:: Supplied text ::
Last week, as America’s top networks began publicising their autumn schedules, Kevin Reilly, president of NBC Entertainment, said he found it liberating to make dramas where characters “don’t have to be toting guns all the time”.
Campaigners are hoping handguns will follow smoking and drinking into TV oblivion. While characters on the big screen continue to light up, smoking has become rare on television.
Already NBC has erased many jokes about “getting wasted” in its remake of The Office. The traditional shoot ’em up had started to turn off viewers.
This week NYPD Blue, about New York police, ends a 12-year run as the share of cop dramas on the big five US networks falls to an all-time low of 15%.
Five years ago, one in four shows on American television was about police officers. But reality programming and a new generation of soap operas have driven many to extinction.
Survivors such as Law and Order increasingly concentrate on solving puzzles rather than shooting bad guys. Quentin Tarantino, who is directing a forthcoming episode of CSI: Crime Scene Investigation, has promised to make it “more about brains than blood”.
Even spy Kiefer Sutherland shoots fewer terrorists than usual in the latest series of real-time thriller 24.
Davis, 40, is leading the way with Soccer Moms, in which she plays a housewife turned private eye who refuses to carry a gun. “When she got the chance to make a statement about the prevalence of guns, she took it,” said a business associate.
Ryan, 37, has made a stand as a single mother against handguns.
“Living in Los Angeles, she knows how many children are killed by stray bullets,” said an executive at the CBS network, which is making Ryan’s new series The Commuters. “She feels handguns have been made too sexy in the past, and does not want to be part of that.”
About 40 new programmes will be unveiled in the next few weeks. Although clones of The X Files, Friends and Desperate Housewives will predominate, there is also a sprinkling of novelty cop shows such as American Crime, where a housewife turned law official pursues neighbours accused of parking on the wrong side of the street. She will not carry a firearm.

:: Records shown ::
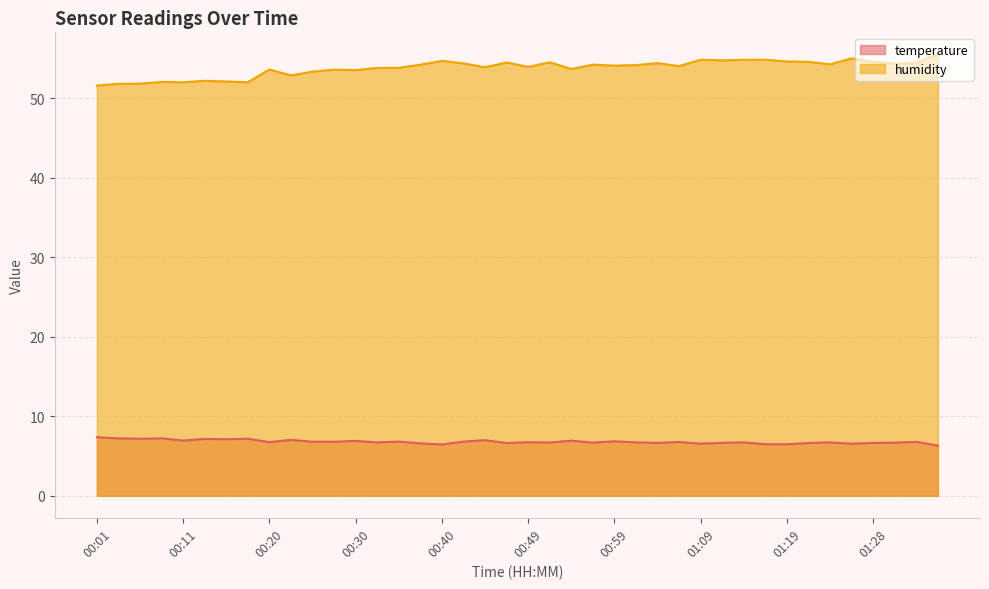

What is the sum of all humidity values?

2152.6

...

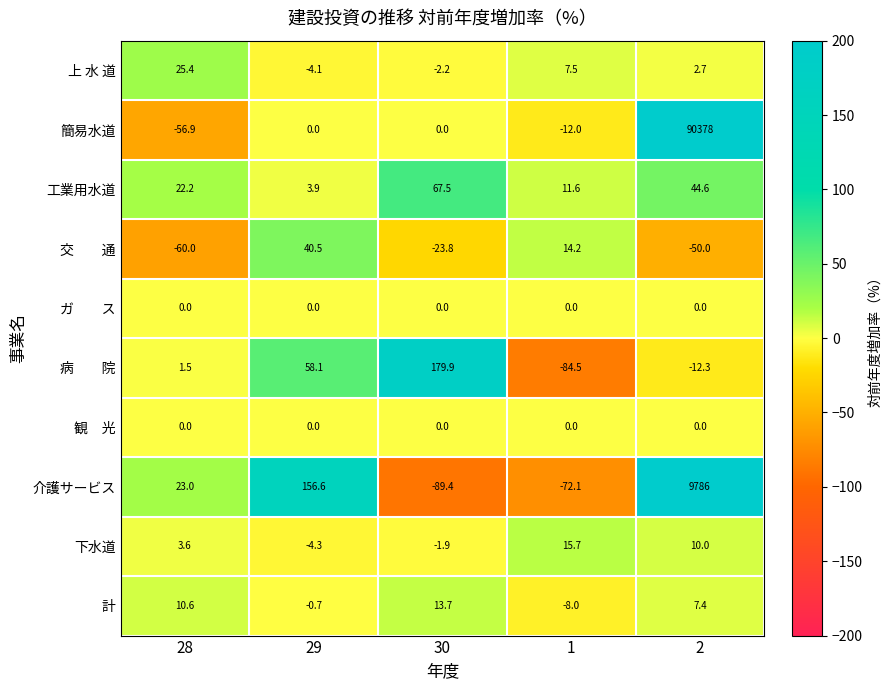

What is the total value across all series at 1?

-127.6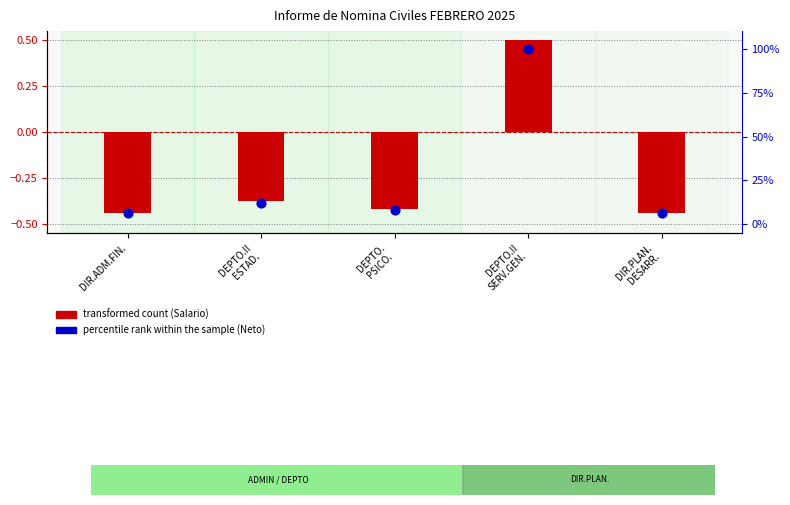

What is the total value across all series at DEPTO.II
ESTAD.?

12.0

* * *

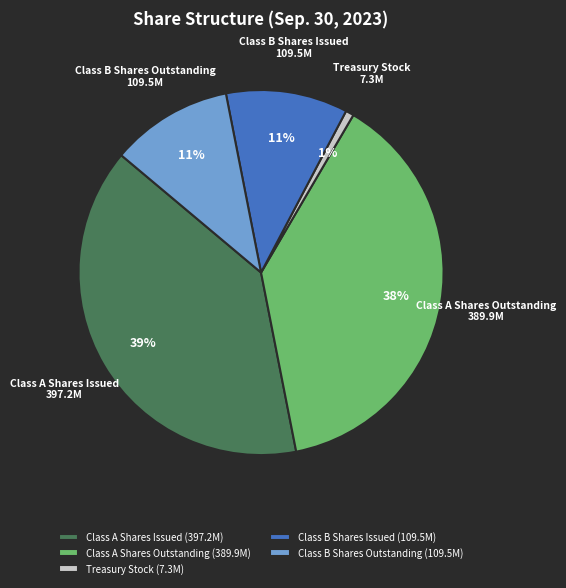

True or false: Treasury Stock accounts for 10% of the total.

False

:: Task statement ::
According to the article on guns in American TV dramas, what share of shows on American television were about police officers five years ago?

:: Response to this exercise ::
One in four.